ERSPAN Collection

[Rennilon]

Version

2.4.40

Installation Method

Security Onion ISO image

Description

other (please provide detail below)

Installation Type

Distributed

Location

on-prem with Internet access

Hardware Specs

Exceeds minimum requirements

CPU

48

RAM

64GB

Storage for /

150GB

Storage for /nsm

8TB

Network Traffic Collection

other (please provide detail below)

Network Traffic Speeds

Less than 1Gbps

Status

Yes, all services on all nodes are running OK

Salt Status

No, there are no failures

Logs

No, there are no additional clues

Detail

We are trying to setup a new SPAN to a new SO Sensor. We are now using Cisco ACI and apparently we need to use ERSPAN instead of just a regular SPAN port like we did in the past.

I'm being asked to address one of the sensor interfaces so that we can send ERSPAN traffic to it.

What do I need to do to make sure that the sensor handles the ERSPAN traffic correctly?

Guidelines

• I have read the discussion guidelines at Read before posting! #1720 and assert that I have followed the guidelines.

[reyesj2]

In that case I believe you would want to send the ERSPAN traffic to another cisco device that can decapsulate the GRE layer and then use a regular span port to send it to an interface on your sensor for regular ingest.
If you tried sending it directly to the sensor interface it would be encapsulated in a GRE tunnel and there is nothing to decapsulate this on the SO sensor.

[petiepooo]

I don't see why your sensor couldn't receive an ERSPAN and monitor packets received via it. The last time I dealt with ERSPAN was on SO 16.04 where I used the RCDCAP framework to decapsulate it and push packets to a dummy iface. It was quite CPU-intensive, even using pf_ring, but Linux now supports ERSPAN natively in kernelspace. The command should be similar to:

ip link add dev erspan0 type erspan seq key 10 local 172.16.32.2 remote 172.16.32.1 erspan_ver 1

There are plenty of sites showing how to create a netdev device using ip link. The trick will be in figuring out the equivalent NetworkManager commands so it persists and can be added to the bond0 interface the Security Onion tools are monitoring...

[petiepooo]

Then again, it may be a limitation of NetworkManager...

onion@lab3:~$ sudo nmcli connection add type ip-tunnel ip-tunnel.mode erspan con-name erspan1
Error: failed to modify ip-tunnel.mode: invalid option 'erspan', use one of [ipip,gre,sit,isatap,vti,ip6ip6,ipip6,ip6gre,vti6,gretap,ip6gretap].

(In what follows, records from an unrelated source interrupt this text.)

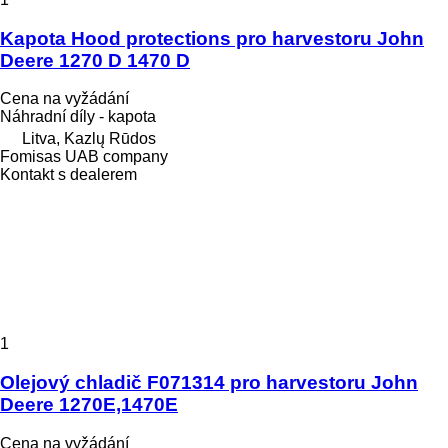
Kapota Hood protections pro harvestoru John
Deere 1270 D 1470 D
Cena na vyžádání
Náhradní díly - kapota
Litva, Kazlų Rūdos
Fomisas UAB company
Kontakt s dealerem
1
Olejový chladič F071314 pro harvestoru John
Deere 1270E,1470E
Cena na vyžádání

Or maybe use netdev to create it, persist it, and make it promiscuous, then change the sensor.interface salt pillar from bond0 to your erspan interface name. That's not a supported change, of course.. you'd be on your own other than community/self-support. But cheaper than buying another Cisco system just to decap your erspan.

[petiepooo]

Can't let this go; sorry.. since there's no responses, I'll let it lie after this note.

It should also be possible to just decap the GRE portion and let zeek/suricata handle the ERSPAN header too. Here's a guide on how to do that. https://brezular.com/2015/05/03/decapsulation-erspan-traffic-with-open-source-tools/ Zeek knows how to process ERSPAN natively. zeek/zeek@d9533e9 looking up PCAPs in SOC could be an issue, though.

[Rennilon]

Can't let this go; sorry.. since there's no responses, I'll let it lie after this note.

It should also be possible to just decap the GRE portion and let zeek/suricata handle the ERSPAN header too. Here's a guide on how to do that. https://brezular.com/2015/05/03/decapsulation-erspan-traffic-with-open-source-tools/ Zeek knows how to process ERSPAN natively. zeek/zeek@d9533e9 looking up PCAPs in SOC could be an issue, though.

I'll be giving this a go next week to see if I can make it work.

[Rennilon]

I tried to get RCDCAP installed, but it was a bit beyond me getting it working on the Oracle Linux SO image. I'm going to have to pursue getting a dedicated intermediary cisco device to handle the decapulation.